A field release of P. fluorescens HK44 for bioremediation application has been successfully conducted on moderately large-scale and controlled field condition. However, the future application of genetically engineered bacteria for pollution remediation will not be free from the risks associated with their release in the environment. The future risk regarding use of other engineered bacteria is still unclear. Therefore, the future perspectives of engineered bacterial strains under the field conditions will be the focus of review, which may help us to assess the obstacles related with application of genetically engineered bacteria in environmental bioremediation.

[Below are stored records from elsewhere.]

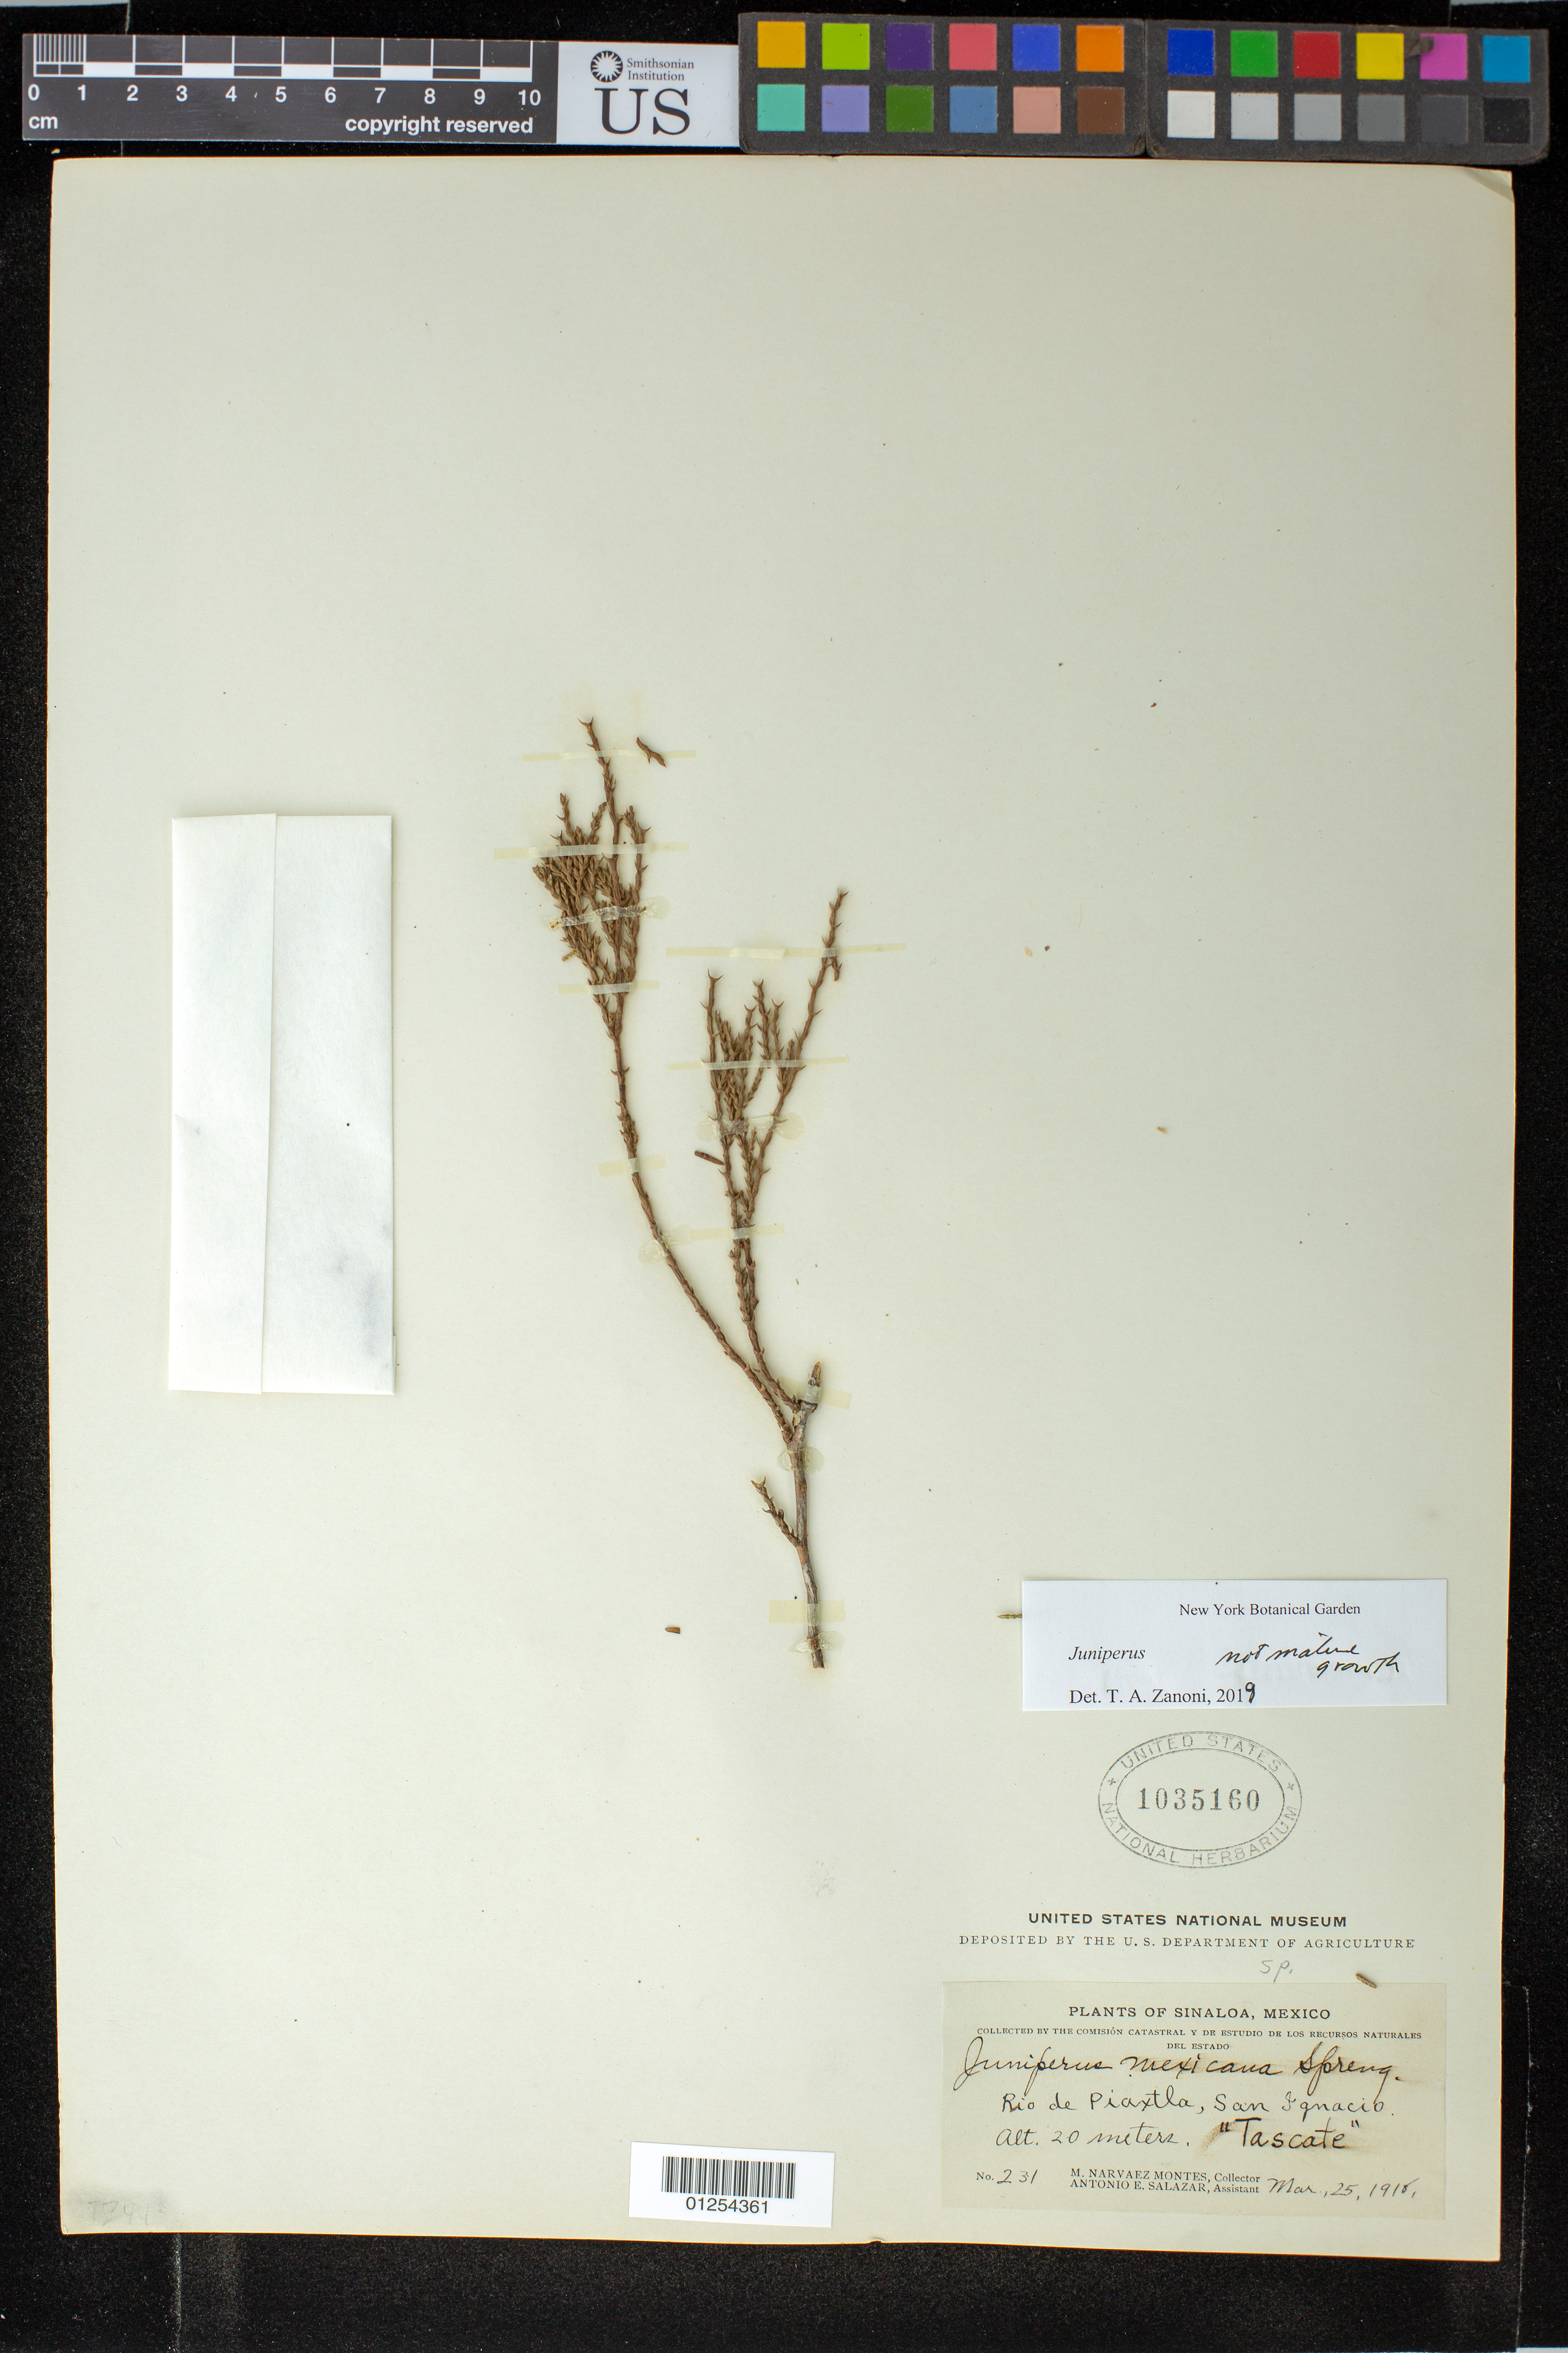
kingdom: Plantae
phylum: Tracheophyta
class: Pinopsida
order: Pinales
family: Cupressaceae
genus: Juniperus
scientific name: Juniperus sp.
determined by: Zanoni, T. A., (NY), New York Botanical Garden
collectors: M. Narvaez-Montes & A. E. Salazar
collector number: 231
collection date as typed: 25 Mar 1918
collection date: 1918-03-25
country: Mexico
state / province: Sinaloa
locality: Río de Piaxtla, San Ignacio.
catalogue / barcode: US 1035160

The major problem encountered in successful bioremediation technology pertains to hostile field conditions for the engineered microbes. Besides, the molecular applications are mainly confined to only few well characterized bacteria such as E. coli, P. putida, B. subtilis, etc. Other bacterial strains need to be tried for developing the engineered microbes. The specific characteristic of open biotechnological applications has clearly necessitated the development of engineered bacterial strains to meet the new challenges. The main concern is to construct GE bacteria for field release in bioremediation with an adequate degree of environmental certainty. Efforts should be made to examine the performance of engineered bacteria in terms of their survival, potential of horizontal gene transfer, which may affect the indigenous microflora within a complex environmental situation. Often the novel scientific researches always give rise to still more fascinating questions pertaining to public concern. In the majority cases, the bacteria designed for bioremediation processes have been designed for specific purpose under the laboratory conditions, ignoring the field requirement and other complex situations. However, there is no evidence that the deliberate release of GE bacteria for bioremediation has caused a measurable adverse impact on the natural microbial community. At least the overstated idea of risk appraisal has fuelled so much debate and triggered so many research efforts, which have immensely contributed a lot in the field of environmental microbiology. However, survival of the GE bacteria in complex environmental situations is still a big question, needs to be addressed in the light of latest findings.
Conclusion
Microbial activities are very important for the renewal of our environment and maintenance of the global carbon cycle. These activities are included in the term biodegradation. Amid the substances that can be degraded or transformed by microorganisms are a huge number of synthetic compounds and other chemicals having ecotoxicological effects like hydrocarbons and heavy metals. However, in most cases this statement concerns potential degradabilities which were estimated in the laboratory by using selected cultures and under ideal growth conditions. Due to a whole range of factors: competition with microorganisms, insufficient supply with essential substrates, unfavorable external conditions (aeration, moisture, pH, temperature), and low bioavailability of the pollutant, biodegradation in natural conditions is lesser. So, environmental biotechnology has the objective of tackling and solving these problems so as to permit the use of microorganisms in bioremediation technologies. For this reason, it is necessary to support the activities of the indigenous microorganisms in polluted biotopes and to enhance their degradative abilities by bioaugmentation or biostimulation. Genetic engineering is also used to improve the biodegradation capabilities of microorganisms. Nevertheless, there are many risks associated to the use of GEM in the field. Whether or not such approaches are ultimately successful in bioremediation of pollutants may make a difference in our ability to reduce wastes, eliminate industrial pollution, and enjoy a more sustainable future.